* [Assignment] For each line of the data below that includes the string "dragon", count one, and answer with the sum only.

* [Task data]
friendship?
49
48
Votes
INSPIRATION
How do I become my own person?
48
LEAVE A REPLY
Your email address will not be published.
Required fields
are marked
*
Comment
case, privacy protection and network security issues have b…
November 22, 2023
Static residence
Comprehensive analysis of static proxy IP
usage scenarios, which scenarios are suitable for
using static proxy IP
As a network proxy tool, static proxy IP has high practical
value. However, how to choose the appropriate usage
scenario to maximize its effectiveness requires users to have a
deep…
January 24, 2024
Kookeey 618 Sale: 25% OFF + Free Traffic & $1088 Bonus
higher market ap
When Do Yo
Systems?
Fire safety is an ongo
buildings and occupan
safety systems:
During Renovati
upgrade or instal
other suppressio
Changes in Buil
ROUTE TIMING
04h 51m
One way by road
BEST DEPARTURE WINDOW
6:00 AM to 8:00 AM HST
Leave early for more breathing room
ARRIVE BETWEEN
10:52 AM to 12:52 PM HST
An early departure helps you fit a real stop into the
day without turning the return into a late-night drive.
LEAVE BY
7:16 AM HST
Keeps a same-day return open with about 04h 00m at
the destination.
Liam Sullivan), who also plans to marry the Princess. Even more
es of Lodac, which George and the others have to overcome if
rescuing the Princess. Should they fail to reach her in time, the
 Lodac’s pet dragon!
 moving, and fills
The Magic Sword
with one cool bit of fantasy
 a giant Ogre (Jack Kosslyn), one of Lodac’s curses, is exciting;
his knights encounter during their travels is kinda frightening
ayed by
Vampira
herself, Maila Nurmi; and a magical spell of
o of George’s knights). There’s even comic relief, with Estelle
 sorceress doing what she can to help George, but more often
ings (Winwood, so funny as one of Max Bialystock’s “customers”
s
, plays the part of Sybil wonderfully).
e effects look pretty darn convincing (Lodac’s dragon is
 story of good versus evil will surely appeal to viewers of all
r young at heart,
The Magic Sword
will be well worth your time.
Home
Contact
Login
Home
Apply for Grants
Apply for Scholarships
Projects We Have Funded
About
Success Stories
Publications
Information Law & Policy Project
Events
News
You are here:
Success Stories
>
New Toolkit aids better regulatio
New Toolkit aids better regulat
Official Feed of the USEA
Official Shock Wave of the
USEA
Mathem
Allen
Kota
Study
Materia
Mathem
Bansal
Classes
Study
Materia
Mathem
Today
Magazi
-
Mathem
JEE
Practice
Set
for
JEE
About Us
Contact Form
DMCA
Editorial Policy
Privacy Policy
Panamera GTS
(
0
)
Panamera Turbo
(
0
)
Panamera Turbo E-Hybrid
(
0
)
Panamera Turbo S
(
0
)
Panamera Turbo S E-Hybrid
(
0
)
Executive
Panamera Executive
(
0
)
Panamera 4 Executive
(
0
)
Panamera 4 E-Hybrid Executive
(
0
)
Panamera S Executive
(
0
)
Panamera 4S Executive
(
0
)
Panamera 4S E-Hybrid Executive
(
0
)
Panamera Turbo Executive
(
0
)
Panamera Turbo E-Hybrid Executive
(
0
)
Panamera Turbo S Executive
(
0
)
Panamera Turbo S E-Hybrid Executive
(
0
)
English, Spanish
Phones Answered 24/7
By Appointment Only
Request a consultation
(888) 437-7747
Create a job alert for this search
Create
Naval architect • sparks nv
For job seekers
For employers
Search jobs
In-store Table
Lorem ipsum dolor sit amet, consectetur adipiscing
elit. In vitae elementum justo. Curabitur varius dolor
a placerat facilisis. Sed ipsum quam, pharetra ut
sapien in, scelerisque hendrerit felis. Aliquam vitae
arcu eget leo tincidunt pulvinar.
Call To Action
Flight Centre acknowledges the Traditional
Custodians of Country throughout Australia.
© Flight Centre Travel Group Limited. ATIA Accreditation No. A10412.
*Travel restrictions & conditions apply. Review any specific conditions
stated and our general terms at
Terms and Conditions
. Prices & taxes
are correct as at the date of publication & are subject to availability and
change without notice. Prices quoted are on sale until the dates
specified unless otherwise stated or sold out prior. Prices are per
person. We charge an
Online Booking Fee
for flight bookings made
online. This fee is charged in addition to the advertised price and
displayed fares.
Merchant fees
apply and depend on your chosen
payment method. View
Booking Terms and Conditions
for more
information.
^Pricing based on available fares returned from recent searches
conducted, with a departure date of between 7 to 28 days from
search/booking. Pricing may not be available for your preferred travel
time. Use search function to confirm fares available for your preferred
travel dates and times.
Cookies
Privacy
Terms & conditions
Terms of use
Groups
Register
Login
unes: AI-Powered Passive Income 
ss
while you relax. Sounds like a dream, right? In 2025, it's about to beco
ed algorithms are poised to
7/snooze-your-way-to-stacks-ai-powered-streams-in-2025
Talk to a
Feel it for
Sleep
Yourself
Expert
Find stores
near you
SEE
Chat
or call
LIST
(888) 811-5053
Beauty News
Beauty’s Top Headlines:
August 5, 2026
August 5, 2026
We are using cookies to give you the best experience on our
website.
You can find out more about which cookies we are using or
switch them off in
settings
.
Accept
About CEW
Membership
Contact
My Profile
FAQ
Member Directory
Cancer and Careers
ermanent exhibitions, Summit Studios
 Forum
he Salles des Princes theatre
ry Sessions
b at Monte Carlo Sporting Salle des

* [Exercise answer] 2